Ane Campos

Personal information
- Full name: Ane Campos Andueza
- Date of birth: 21 May 1999 (age 26)
- Place of birth: Getaria, Spain
- Position: Forward

Team information
- Current team: Athletic Club

Youth career
- 2011–2015: Zumaiako

Senior career*
- Years: Team / Apps / (Gls)
- 2015–2016: Zumaiako
- 2016–2018: Oiartzun
- 2018–2019: Real Sociedad B
- 2019–2025: Eibar / 126 / (10)
- 2025–: Athletic Club / 0 / (0)

= Ane Campos =

Spanish footballer (born 1999)

Ane Campos Andueza (born 21 May 1999) is a Spanish footballer who plays as a forward for Athletic Club. She previously played for Eibar.

==Club career==
Campos started her career at Zumaiako, where she played in the local Gipuzkoa provincial league. She then transferred to Oiartzun, appearing for their reserves in the regional third tier and their senior team in the second tier.
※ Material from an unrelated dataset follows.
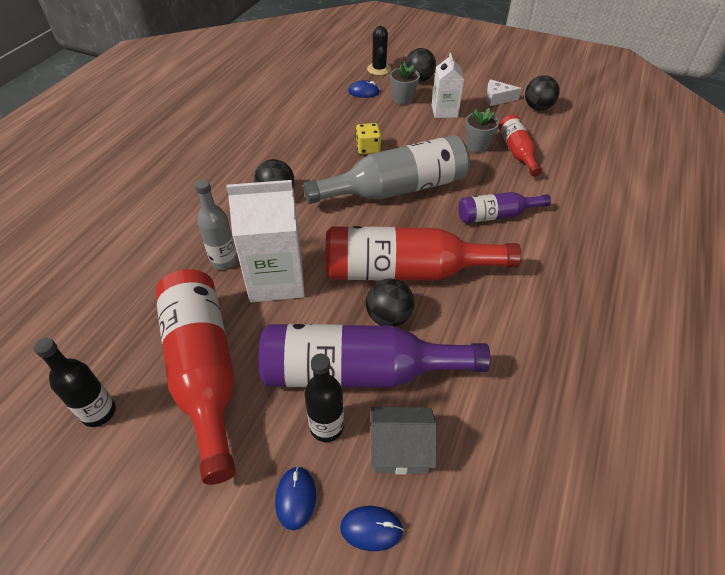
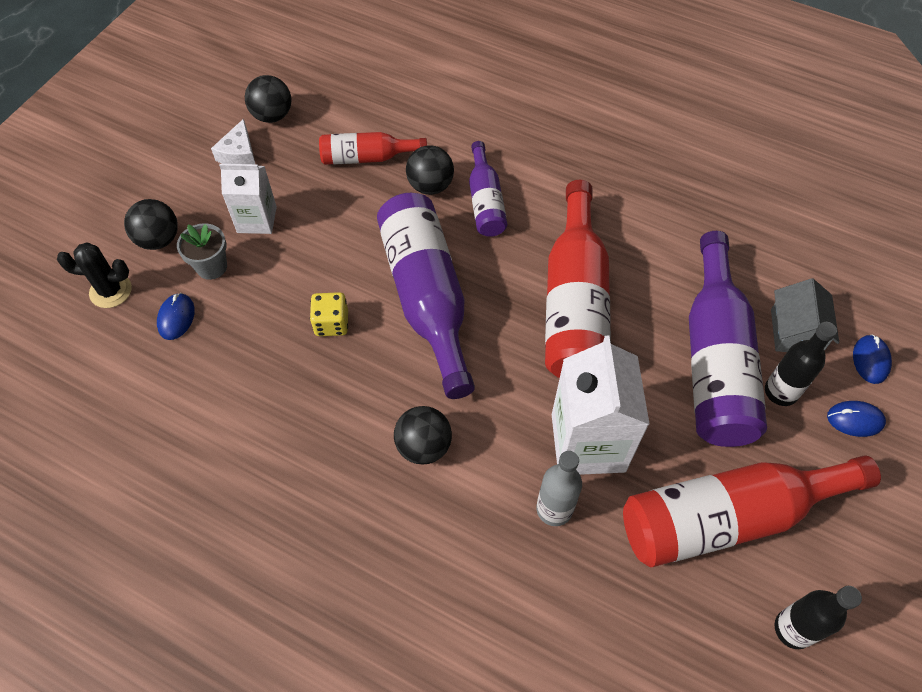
camera: 85 degrees left, 10 degrees up
grey bottle [303,135,470,204] -> purple bottle [377,193,475,399]
black ball [366,279,414,327] -> black ball moved to [406,145,454,195]
grey flower pot [465,108,499,153] -> none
In 2018 she signed for Primera División club Real Sociedad, but was assigned to their newly formed B-team in the Gipuzkoa league, helping them to win promotion with a near-perfect record.

Campos then moved on again in 2019, to Eibar (newly promoted to the new Segunda División Pro), and again was part of a successful campaign as the armaginak went up to the top tier for the first time in a decade.

She signed for Athletic Club in the summer of 2025.